MATERIAL FOR THE TASK =>
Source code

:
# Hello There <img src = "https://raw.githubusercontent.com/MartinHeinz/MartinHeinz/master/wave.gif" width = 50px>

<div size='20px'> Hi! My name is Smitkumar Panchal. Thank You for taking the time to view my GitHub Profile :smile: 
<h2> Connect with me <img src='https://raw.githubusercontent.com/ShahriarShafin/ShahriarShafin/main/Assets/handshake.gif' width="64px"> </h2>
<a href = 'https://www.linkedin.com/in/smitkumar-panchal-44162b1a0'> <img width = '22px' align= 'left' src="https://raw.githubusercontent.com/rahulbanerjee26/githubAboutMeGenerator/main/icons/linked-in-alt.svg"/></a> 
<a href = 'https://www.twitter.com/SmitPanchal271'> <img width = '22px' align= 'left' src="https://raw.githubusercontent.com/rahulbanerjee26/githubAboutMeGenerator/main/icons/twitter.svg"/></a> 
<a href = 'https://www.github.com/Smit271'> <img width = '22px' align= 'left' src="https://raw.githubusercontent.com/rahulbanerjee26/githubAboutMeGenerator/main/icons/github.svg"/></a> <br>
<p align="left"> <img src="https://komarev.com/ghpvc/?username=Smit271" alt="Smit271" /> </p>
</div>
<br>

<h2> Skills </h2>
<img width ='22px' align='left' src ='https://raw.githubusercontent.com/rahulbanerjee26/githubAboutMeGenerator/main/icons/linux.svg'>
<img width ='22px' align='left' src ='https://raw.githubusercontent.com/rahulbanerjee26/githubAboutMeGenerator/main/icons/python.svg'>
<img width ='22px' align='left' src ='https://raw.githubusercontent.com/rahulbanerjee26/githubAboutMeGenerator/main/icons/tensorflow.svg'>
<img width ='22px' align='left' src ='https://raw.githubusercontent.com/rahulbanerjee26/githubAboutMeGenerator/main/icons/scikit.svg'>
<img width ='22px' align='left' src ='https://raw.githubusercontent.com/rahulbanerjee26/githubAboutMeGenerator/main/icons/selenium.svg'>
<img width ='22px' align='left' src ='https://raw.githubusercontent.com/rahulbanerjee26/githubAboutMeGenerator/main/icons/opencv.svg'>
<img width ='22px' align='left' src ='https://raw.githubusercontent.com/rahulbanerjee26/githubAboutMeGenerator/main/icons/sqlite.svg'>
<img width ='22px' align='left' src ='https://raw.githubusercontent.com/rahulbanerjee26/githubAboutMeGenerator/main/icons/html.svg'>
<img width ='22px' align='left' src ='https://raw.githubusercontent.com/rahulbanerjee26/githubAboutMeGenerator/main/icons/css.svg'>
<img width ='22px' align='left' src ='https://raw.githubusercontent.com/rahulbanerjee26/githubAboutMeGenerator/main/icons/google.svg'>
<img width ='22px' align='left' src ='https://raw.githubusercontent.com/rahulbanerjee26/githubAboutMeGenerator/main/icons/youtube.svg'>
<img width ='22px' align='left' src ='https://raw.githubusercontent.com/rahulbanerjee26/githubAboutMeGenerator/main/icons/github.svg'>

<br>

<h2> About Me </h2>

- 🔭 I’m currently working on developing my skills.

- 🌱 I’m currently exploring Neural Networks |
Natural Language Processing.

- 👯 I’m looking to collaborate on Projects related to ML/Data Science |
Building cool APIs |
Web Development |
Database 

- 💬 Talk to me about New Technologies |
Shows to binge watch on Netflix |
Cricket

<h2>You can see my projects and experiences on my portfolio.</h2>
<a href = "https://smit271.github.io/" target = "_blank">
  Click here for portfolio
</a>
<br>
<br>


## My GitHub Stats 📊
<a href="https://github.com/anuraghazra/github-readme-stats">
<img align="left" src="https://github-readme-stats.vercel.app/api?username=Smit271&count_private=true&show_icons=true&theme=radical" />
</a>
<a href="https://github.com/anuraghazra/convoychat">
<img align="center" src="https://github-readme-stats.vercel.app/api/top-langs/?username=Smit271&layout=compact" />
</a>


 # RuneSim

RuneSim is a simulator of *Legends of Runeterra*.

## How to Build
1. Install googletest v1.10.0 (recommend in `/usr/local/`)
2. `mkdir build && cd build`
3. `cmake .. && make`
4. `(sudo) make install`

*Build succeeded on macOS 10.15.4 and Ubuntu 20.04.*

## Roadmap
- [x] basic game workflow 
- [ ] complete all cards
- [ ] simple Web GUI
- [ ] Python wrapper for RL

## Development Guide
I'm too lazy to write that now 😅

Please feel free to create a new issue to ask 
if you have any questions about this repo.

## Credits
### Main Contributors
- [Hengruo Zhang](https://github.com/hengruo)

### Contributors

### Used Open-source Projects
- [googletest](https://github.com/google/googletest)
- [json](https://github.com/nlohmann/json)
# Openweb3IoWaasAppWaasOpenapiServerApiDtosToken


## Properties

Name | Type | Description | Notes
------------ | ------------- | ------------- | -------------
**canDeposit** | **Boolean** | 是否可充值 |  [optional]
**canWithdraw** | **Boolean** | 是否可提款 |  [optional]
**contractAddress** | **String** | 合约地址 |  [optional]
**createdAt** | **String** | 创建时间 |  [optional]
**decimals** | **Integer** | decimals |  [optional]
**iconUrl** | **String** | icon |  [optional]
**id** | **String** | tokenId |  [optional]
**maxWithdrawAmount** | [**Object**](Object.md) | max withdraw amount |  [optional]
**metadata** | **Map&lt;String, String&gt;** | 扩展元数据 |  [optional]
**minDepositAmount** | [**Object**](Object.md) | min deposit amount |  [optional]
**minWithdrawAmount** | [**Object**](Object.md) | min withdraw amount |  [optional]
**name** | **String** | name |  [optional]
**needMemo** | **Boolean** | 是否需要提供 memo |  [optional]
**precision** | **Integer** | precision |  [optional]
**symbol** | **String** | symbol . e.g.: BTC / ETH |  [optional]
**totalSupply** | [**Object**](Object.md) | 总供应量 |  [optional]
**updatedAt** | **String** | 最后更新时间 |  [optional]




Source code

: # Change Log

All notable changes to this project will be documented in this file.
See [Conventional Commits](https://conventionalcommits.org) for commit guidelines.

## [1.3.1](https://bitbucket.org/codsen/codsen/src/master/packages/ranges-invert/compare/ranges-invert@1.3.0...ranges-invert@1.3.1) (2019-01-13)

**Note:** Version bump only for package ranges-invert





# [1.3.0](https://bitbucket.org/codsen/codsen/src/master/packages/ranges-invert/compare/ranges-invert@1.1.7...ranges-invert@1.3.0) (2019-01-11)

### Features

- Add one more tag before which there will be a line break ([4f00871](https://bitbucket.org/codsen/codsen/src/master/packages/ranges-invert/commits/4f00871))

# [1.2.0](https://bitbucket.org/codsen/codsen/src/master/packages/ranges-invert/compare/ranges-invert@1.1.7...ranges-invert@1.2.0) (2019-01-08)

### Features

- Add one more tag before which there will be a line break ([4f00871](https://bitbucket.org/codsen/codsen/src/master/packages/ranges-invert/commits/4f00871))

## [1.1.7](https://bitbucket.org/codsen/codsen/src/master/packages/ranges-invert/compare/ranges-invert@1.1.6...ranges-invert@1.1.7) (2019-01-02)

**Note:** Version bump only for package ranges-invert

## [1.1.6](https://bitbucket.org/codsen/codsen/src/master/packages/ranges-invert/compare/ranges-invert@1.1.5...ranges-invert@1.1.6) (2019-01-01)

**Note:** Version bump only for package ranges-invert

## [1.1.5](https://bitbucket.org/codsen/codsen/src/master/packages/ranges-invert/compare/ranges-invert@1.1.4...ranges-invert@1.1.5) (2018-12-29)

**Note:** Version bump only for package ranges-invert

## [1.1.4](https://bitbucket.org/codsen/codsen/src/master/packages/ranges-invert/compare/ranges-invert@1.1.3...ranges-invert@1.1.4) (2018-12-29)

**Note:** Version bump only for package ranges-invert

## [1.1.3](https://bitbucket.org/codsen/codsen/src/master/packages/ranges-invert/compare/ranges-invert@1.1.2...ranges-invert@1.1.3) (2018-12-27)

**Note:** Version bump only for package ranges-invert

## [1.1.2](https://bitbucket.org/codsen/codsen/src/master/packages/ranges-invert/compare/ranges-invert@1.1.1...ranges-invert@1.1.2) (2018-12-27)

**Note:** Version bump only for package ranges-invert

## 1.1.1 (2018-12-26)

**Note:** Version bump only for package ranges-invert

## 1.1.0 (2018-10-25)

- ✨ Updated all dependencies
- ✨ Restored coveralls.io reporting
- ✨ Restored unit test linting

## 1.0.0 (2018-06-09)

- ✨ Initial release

EXERCISE PROMPT =>
Search the listing for "bitbucket" and copy each line holding it.

TASK SOLUTION =>
## [1.3.1](https://bitbucket.org/codsen/codsen/src/master/packages/ranges-invert/compare/ranges-invert@1.3.0...ranges-invert@1.3.1) (2019-01-13)
# [1.3.0](https://bitbucket.org/codsen/codsen/src/master/packages/ranges-invert/compare/ranges-invert@1.1.7...ranges-invert@1.3.0) (2019-01-11)
- Add one more tag before which there will be a line break ([4f00871](https://bitbucket.org/codsen/codsen/src/master/packages/ranges-invert/commits/4f00871))
# [1.2.0](https://bitbucket.org/codsen/codsen/src/master/packages/ranges-invert/compare/ranges-invert@1.1.7...ranges-invert@1.2.0) (2019-01-08)
- Add one more tag before which there will be a line break ([4f00871](https://bitbucket.org/codsen/codsen/src/master/packages/ranges-invert/commits/4f00871))
## [1.1.7](https://bitbucket.org/codsen/codsen/src/master/packages/ranges-invert/compare/ranges-invert@1.1.6...ranges-invert@1.1.7) (2019-01-02)
## [1.1.6](https://bitbucket.org/codsen/codsen/src/master/packages/ranges-invert/compare/ranges-invert@1.1.5...ranges-invert@1.1.6) (2019-01-01)
## [1.1.5](https://bitbucket.org/codsen/codsen/src/master/packages/ranges-invert/compare/ranges-invert@1.1.4...ranges-invert@1.1.5) (2018-12-29)
## [1.1.4](https://bitbucket.org/codsen/codsen/src/master/packages/ranges-invert/compare/ranges-invert@1.1.3...ranges-invert@1.1.4) (2018-12-29)
## [1.1.3](https://bitbucket.org/codsen/codsen/src/master/packages/ranges-invert/compare/ranges-invert@1.1.2...ranges-invert@1.1.3) (2018-12-27)
## [1.1.2](https://bitbucket.org/codsen/codsen/src/master/packages/ranges-invert/compare/ranges-invert@1.1.1...ranges-invert@1.1.2) (2018-12-27)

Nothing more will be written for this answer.